──────── Text segment ────────

A rod of mass M and length L is placed horizontally on a table such that the center of mass is a distance L/6 from the edge of the table (CoM is hanging off the table). The rod is released from rest and slips after reaching an angle θ. Find the coefficient of friction [itex]\mu[/itex]

**2. The attempt at a solution**

Friction is the only horizontal external force acting, so once the horizontal acceleration of the center of mass exceeds [itex]\frac{\mu F_N}{m}[/itex] the rod should slip.

Call the horizontal and vertical accelerations of the CoM [itex]a_x[/itex] and [itex]a_y[/itex] respectively. The normal force can be found from the relationship [itex]mg-F_n=ma_y[/itex] therefore the key constraint for the problem is:

[itex]\mu(mg-ma_y)=ma_x[/itex]

or

[itex]\mu(g-a_y)=a_x[/itex]

...

──────── Exercise data ────────

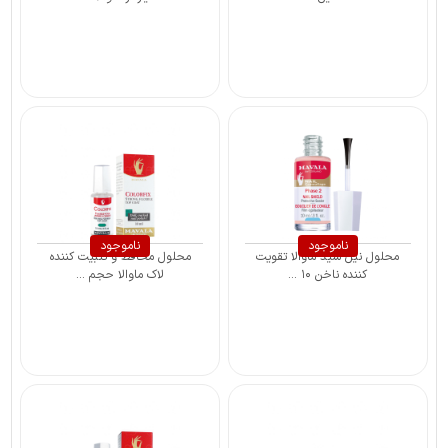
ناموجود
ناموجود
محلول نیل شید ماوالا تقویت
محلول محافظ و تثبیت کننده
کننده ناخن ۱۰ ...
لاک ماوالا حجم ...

────────
──────── Exercise data ────────

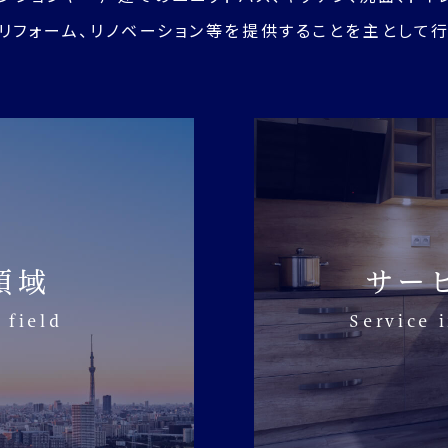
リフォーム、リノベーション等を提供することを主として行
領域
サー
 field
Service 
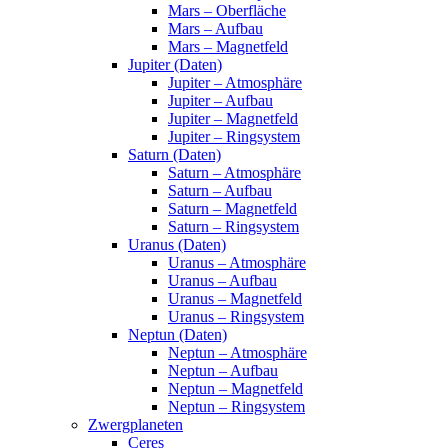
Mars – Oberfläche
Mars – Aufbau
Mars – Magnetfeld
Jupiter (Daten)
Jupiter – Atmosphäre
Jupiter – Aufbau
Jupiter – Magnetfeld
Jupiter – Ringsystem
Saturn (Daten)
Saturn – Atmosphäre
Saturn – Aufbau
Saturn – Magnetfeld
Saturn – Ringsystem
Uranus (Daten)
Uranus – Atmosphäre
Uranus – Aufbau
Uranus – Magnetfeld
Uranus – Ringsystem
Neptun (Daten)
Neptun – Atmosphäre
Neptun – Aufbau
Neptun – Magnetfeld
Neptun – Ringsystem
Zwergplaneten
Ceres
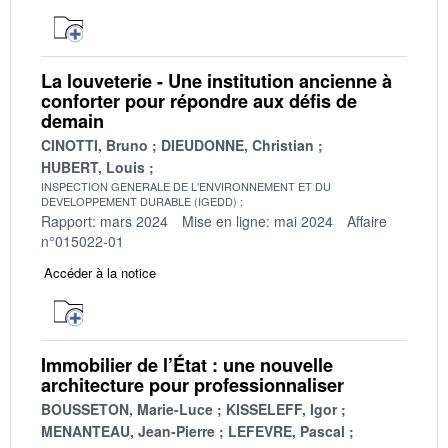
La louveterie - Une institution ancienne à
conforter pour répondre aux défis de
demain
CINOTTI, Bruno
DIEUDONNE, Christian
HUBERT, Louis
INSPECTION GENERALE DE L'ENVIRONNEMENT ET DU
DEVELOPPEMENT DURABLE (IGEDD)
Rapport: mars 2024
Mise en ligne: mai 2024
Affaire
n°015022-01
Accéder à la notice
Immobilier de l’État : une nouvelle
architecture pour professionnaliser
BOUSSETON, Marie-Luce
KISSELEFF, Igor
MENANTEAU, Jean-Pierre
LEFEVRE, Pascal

────────

▸ **Task to carry out**
From the rod friction problem above, write out the passage starting with "A rod of mass" and going on through "rod should slip.".

▸ **Answer section**
A rod of mass M and length L is placed horizontally on a table such that the center of mass is a distance L/6 from the edge of the table (CoM is hanging off the table). The rod is released from rest and slips after reaching an angle θ. Find the coefficient of friction [itex]\mu[/itex]

**2. The attempt at a solution**

Friction is the only horizontal external force acting, so once the horizontal acceleration of the center of mass exceeds [itex]\frac{\mu F_N}{m}[/itex] the rod should slip.